Stored data entries:
=======

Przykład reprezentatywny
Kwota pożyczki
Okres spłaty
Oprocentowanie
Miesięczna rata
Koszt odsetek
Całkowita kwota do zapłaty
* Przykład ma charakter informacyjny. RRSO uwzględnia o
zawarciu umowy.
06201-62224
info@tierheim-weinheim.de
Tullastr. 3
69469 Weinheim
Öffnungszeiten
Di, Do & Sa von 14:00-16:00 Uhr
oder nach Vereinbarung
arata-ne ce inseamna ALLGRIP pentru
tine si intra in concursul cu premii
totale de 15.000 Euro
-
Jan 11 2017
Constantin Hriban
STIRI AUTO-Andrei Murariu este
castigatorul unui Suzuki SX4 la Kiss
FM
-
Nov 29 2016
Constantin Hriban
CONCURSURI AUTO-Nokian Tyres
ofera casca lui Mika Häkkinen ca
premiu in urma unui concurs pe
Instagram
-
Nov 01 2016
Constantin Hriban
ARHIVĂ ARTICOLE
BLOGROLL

=======

**Activity:**
Go through the entries and report every line with the string "Przykład".

**Answer to this problem:**
Przykład reprezentatywny
* Przykład ma charakter informacyjny. RRSO uwzględnia o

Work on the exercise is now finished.